My (by this point, quite extended) family always encourages me to rest, rest, rest. This is a good thing; I need the reminder. A friend sent me a daily list; it requires an hour each (every single day) of the following: reading, yoga, meditation, napping, People Magazine.
It’s cute, sure, and it would probably cure me for life, but it hits a nerve. Sometimes hearing so many people telling me to stop is equally tiresome. We spend so much of our lives being encouraged, pushed, forced into setting goals, goals, goals. Planning one’s life is a good thing, supposedly. Dedication and perseverance (and perhaps well-aimed stubbornness) are positive attributes, right? It’s awfully confusing when the people you love tell you to stop being the person you’ve worked so hard to become, the person they’ve congratulated you so heartily for being.
But you, the new reader, you don’t know the same me. You’re here for recipes, so perhaps, like me, you understand that in a way the pain, whatever causes it, also disappears in the kitchen. (Or, as I’m learning, in the garden, even if it’s raining.) Or, at least, you don’t kick me out of the kitchen.
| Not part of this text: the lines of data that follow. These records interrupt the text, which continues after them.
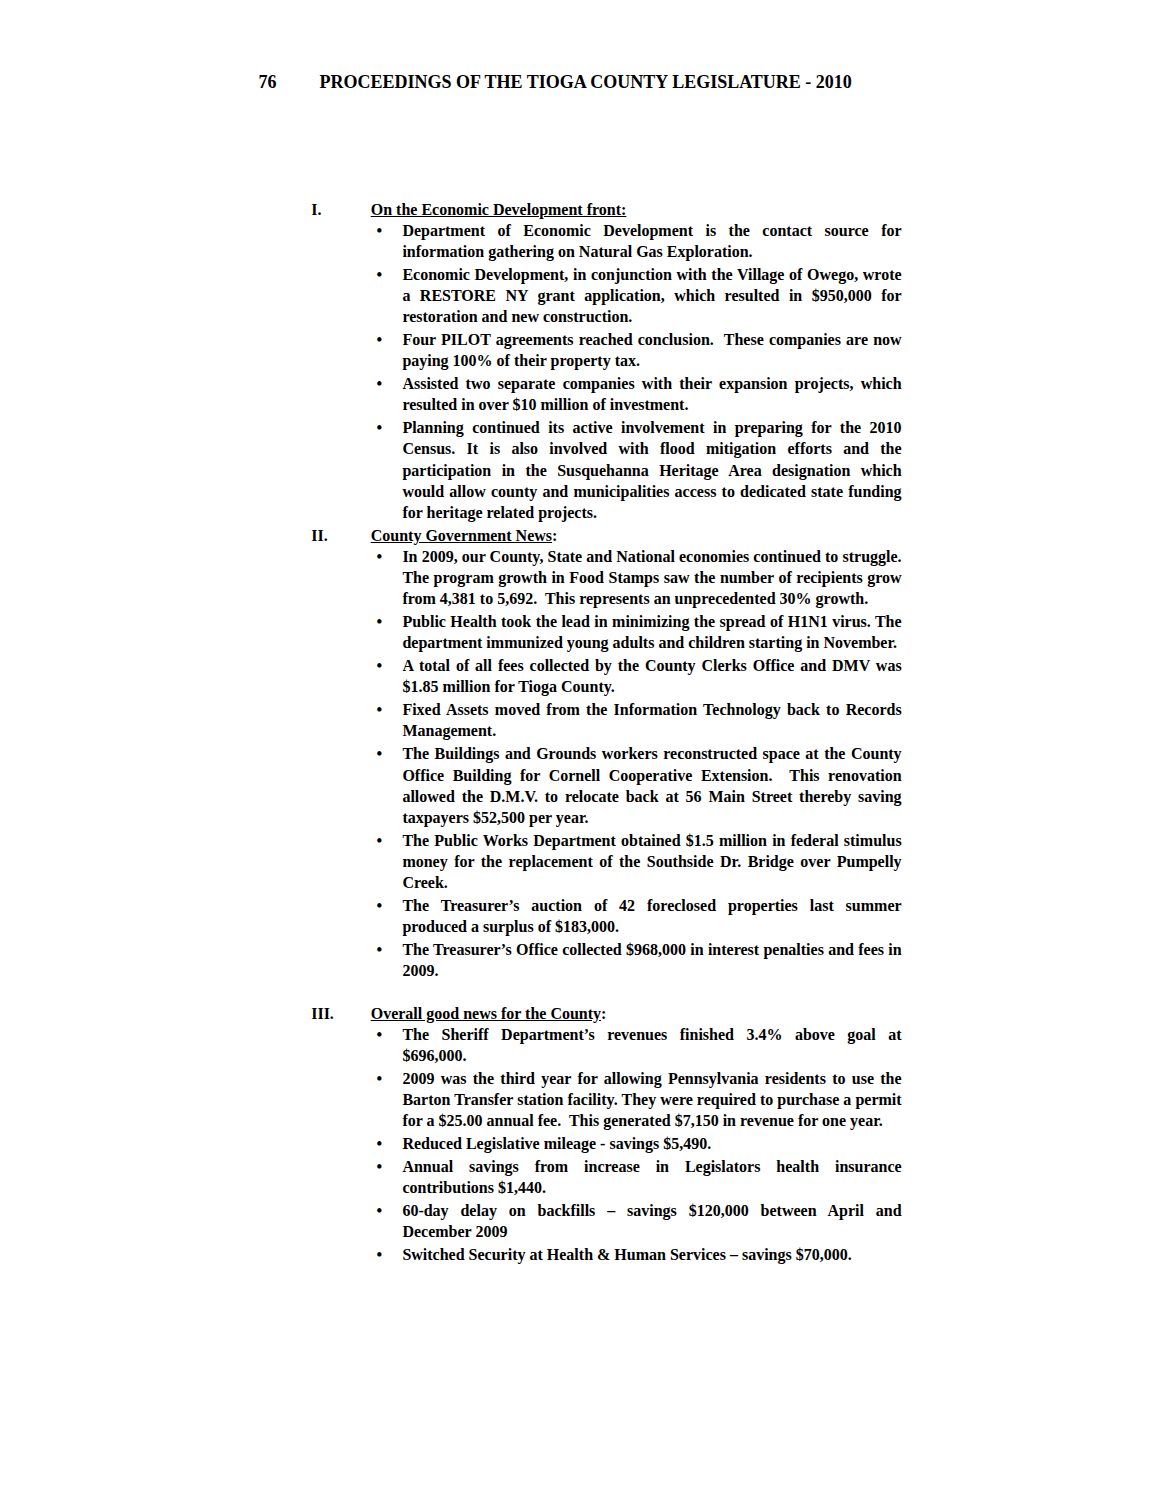76 PROCEEDINGS OF THE TIOGA COUNTY LEGISLATURE - 2010
I.
On the Economic Development front:
Department of Economic Development is the contact source for information gathering on Natural Gas Exploration.
Economic Development, in conjunction with the Village of Owego, wrote a RESTORE NY grant application, which resulted in $950,000 for restoration and new construction.
Four PILOT agreements reached conclusion. These companies are now paying 100% of their property tax.
Assisted two separate companies with their expansion projects, which resulted in over $10 million of investment.
Planning continued its active involvement in preparing for the 2010 Census. It is also involved with flood mitigation efforts and the participation in the Susquehanna Heritage Area designation which would allow county and municipalities access to dedicated state funding for heritage related projects.
II.
County Government News:
In 2009, our County, State and National economies continued to struggle. The program growth in Food Stamps saw the number of recipients grow from 4,381 to 5,692. This represents an unprecedented 30% growth.
Public Health took the lead in minimizing the spread of H1N1 virus. The department immunized young adults and children starting in November.
A total of all fees collected by the County Clerks Office and DMV was $1.85 million for Tioga County.
Fixed Assets moved from the Information Technology back to Records Management.
The Buildings and Grounds workers reconstructed space at the County Office Building for Cornell Cooperative Extension. This renovation allowed the D.M.V. to relocate back at 56 Main Street thereby saving taxpayers $52,500 per year.
The Public Works Department obtained $1.5 million in federal stimulus money for the replacement of the Southside Dr. Bridge over Pumpelly Creek.
The Treasurer’s auction of 42 foreclosed properties last summer produced a surplus of $183,000.
The Treasurer’s Office collected $968,000 in interest penalties and fees in 2009.
III.
Overall good news for the County:
The Sheriff Department’s revenues finished 3.4% above goal at $696,000.
2009 was the third year for allowing Pennsylvania residents to use the Barton Transfer station facility. They were required to purchase a permit for a $25.00 annual fee. This generated $7,150 in revenue for one year.
Reduced Legislative mileage - savings $5,490.
Annual savings from increase in Legislators health insurance contributions $1,440.
60-day delay on backfills – savings $120,000 between April and December 2009
Switched Security at Health & Human Services – savings $70,000.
You don’t know see me standing up in the morning ohsoslowly on the rainiest days, or how hard I crash at night, when my body’s simply done for the day. You read sparkly Jess. And I like this, because your comments and emails have made my work (here on hogwash, at least) feel worthwhile. So thank you.
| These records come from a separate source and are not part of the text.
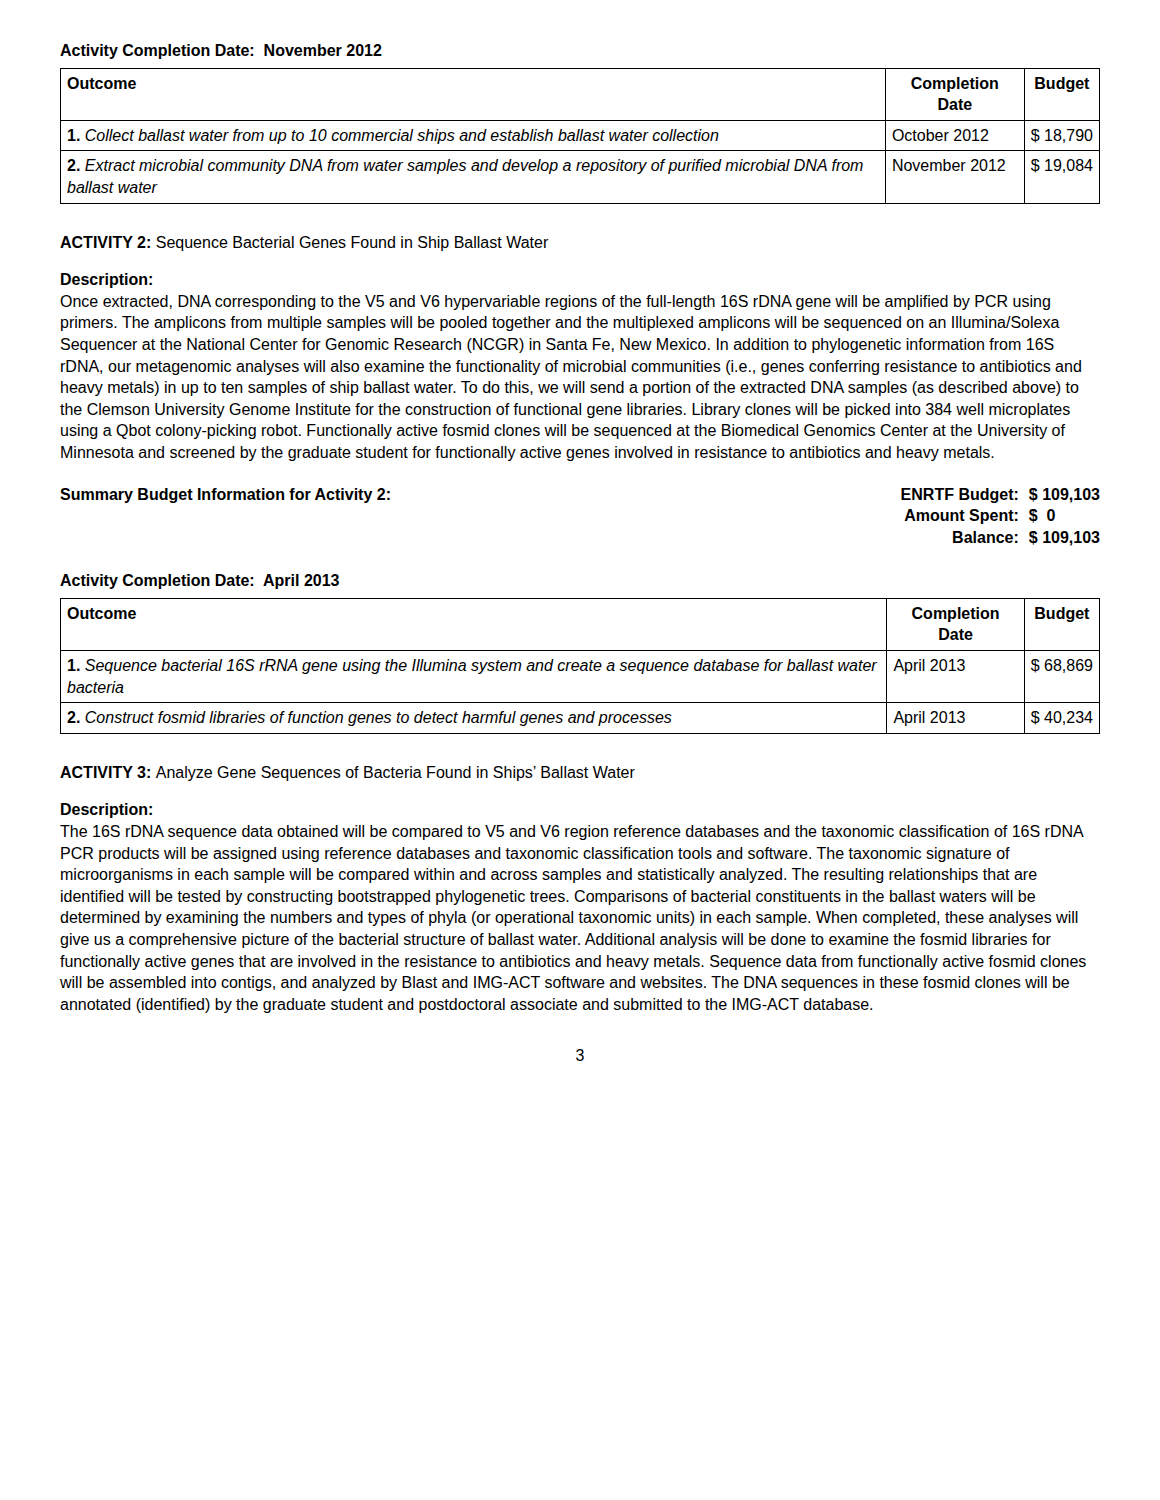Activity Completion Date: November 2012
| Outcome | Completion Date | Budget |
| --- | --- | --- |
| 1. Collect ballast water from up to 10 commercial ships and establish ballast water collection | October 2012 | $ 18,790 |
| 2. Extract microbial community DNA from water samples and develop a repository of purified microbial DNA from ballast water | November 2012 | $ 19,084 |
ACTIVITY 2: Sequence Bacterial Genes Found in Ship Ballast Water
Description:
Once extracted, DNA corresponding to the V5 and V6 hypervariable regions of the full-length 16S rDNA gene will be amplified by PCR using primers. The amplicons from multiple samples will be pooled together and the multiplexed amplicons will be sequenced on an Illumina/Solexa Sequencer at the National Center for Genomic Research (NCGR) in Santa Fe, New Mexico. In addition to phylogenetic information from 16S rDNA, our metagenomic analyses will also examine the functionality of microbial communities (i.e., genes conferring resistance to antibiotics and heavy metals) in up to ten samples of ship ballast water. To do this, we will send a portion of the extracted DNA samples (as described above) to the Clemson University Genome Institute for the construction of functional gene libraries. Library clones will be picked into 384 well microplates using a Qbot colony-picking robot. Functionally active fosmid clones will be sequenced at the Biomedical Genomics Center at the University of Minnesota and screened by the graduate student for functionally active genes involved in resistance to antibiotics and heavy metals.
Summary Budget Information for Activity 2:
| ENRTF Budget: | $ 109,103 |
| Amount Spent: | $ 0 |
| Balance: | $ 109,103 |
Activity Completion Date: April 2013
| Outcome | Completion Date | Budget |
| --- | --- | --- |
| 1. Sequence bacterial 16S rRNA gene using the Illumina system and create a sequence database for ballast water bacteria | April 2013 | $ 68,869 |
| 2. Construct fosmid libraries of function genes to detect harmful genes and processes | April 2013 | $ 40,234 |
ACTIVITY 3: Analyze Gene Sequences of Bacteria Found in Ships’ Ballast Water
Description:
The 16S rDNA sequence data obtained will be compared to V5 and V6 region reference databases and the taxonomic classification of 16S rDNA PCR products will be assigned using reference databases and taxonomic classification tools and software. The taxonomic signature of microorganisms in each sample will be compared within and across samples and statistically analyzed. The resulting relationships that are identified will be tested by constructing bootstrapped phylogenetic trees. Comparisons of bacterial constituents in the ballast waters will be determined by examining the numbers and types of phyla (or operational taxonomic units) in each sample. When completed, these analyses will give us a comprehensive picture of the bacterial structure of ballast water. Additional analysis will be done to examine the fosmid libraries for functionally active genes that are involved in the resistance to antibiotics and heavy metals. Sequence data from functionally active fosmid clones will be assembled into contigs, and analyzed by Blast and IMG-ACT software and websites. The DNA sequences in these fosmid clones will be annotated (identified) by the graduate student and postdoctoral associate and submitted to the IMG-ACT database.
3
This morning I started reading (take note: me! on the couch! with tea!) The Sharper Your Knife, the Less You Cry, by Kathleen Flinn. (It comes out next week; someone forwarded me an advance copy.) I’m not too far along, but in the very first chapter, the author talks about her decision to go to culinary school. She keeps flashing back to this idea that she might die never having learned to cook (in Paris, at Le Cordon Bleu, to be exact), and it haunts her enough that she applies.
So far, her story seems somewhat similar to the one I’ve lived myself, but still, she’s making me think: What is it in my life that I think is worth living for? When I have more years behind than ahead, what do I want to have been most important all along? And am I living with those goals in mind? Am I resting enough that my waking/active hours can be spent doing what matters most? Or do I want to give up on finding the perfect balance and live hard, live loud, live more at the risk of living less?
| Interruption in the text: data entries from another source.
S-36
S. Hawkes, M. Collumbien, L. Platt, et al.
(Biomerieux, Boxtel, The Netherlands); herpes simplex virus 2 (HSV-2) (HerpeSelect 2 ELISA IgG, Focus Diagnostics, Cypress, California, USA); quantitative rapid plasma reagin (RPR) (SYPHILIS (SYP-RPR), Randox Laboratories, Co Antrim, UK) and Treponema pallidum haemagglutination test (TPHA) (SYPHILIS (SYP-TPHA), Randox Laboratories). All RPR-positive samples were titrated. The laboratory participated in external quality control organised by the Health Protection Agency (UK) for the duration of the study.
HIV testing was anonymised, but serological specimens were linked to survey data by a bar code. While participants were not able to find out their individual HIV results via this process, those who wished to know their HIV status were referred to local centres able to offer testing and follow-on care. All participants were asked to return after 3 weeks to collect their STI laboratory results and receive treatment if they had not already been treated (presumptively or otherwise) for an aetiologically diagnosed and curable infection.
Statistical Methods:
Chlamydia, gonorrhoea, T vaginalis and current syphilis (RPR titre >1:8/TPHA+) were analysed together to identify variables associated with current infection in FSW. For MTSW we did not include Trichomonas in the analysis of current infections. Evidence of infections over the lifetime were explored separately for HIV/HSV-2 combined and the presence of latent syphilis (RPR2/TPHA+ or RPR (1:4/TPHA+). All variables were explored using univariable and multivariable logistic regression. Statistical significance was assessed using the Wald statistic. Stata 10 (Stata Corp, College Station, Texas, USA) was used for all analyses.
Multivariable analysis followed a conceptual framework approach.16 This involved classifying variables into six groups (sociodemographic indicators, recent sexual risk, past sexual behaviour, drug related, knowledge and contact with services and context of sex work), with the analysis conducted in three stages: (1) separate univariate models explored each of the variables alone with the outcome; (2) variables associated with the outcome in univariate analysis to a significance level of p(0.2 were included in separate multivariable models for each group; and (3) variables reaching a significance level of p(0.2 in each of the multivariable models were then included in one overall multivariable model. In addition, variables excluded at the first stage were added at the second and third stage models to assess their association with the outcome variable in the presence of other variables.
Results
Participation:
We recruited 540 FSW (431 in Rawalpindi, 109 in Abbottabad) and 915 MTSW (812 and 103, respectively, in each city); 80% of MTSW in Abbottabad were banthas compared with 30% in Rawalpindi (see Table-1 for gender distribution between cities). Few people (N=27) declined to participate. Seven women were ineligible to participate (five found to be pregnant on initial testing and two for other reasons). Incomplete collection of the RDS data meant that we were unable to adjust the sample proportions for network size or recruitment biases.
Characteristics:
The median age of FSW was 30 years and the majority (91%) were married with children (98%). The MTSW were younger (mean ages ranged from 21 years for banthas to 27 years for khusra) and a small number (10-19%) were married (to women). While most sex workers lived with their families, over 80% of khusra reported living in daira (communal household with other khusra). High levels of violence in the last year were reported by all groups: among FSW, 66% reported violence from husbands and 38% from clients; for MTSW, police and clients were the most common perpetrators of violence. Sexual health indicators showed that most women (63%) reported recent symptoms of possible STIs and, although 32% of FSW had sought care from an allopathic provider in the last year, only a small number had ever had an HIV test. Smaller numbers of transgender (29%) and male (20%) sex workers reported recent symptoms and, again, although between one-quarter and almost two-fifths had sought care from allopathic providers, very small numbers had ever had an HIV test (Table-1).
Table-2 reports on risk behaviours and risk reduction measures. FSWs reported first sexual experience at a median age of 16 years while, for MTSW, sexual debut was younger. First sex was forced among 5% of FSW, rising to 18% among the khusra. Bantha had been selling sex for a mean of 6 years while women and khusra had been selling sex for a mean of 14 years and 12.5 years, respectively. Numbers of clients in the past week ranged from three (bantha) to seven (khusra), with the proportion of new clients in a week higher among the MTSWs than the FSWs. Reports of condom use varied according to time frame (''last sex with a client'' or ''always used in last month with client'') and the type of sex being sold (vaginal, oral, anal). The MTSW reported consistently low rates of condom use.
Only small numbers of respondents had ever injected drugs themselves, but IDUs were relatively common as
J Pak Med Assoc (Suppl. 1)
Don’t let me give you the wrong impression here: I am not flirting with death. I am far, far from it. (Lupus is only fatal in a teensy, tiny percentage of people; it is a managed disease that one lives with and my case is not severe.) But I do, you know . . . wonder. Times like these, when it hurts to cut a bagel in half or use the can opener or spin the hairbrush around in circles when I’m drying my hair, or when I skip out on a movie with friends because that ninth or tenth hour of sleep seems just that much more valuable, or when my arms get tired just hugging my husband, I get a bad case of the contemplations. Days like today, I’m so caught up thinking about my future, what I want, what I have, what I simply can’t have . . . that I forget to look up.
But back to the task at hand. I am listening. Really. This week you’ll get adaptations of friends’ recipes (I’ll tell you when I do that, of course), and lots of quick (-er than this), tasty ways with vegetables you might not cook often enough: Turnips. Delicata squash. Kale. The tiniest summer squash I’ve ever seen.
And much less bitching. I promise.
Here’s of my husband’s perennial favorites. He even opened the can for me.
Recipe 273 of 365: Pumpkin Frappe
In a blender, whirl equal parts good vanilla ice cream, canned pumpkin pie mix (not pure pumpkin, but the kind that’s already spiced), and milk. Pour and serve.
(One cup each ice cream, pumpkin pie stuff, and milk makes one large or two small servings. Oh, and for the best consistency, stick the pumpkin in the fridge for a few hours before you make these, so it doesn’t melt the ice cream.)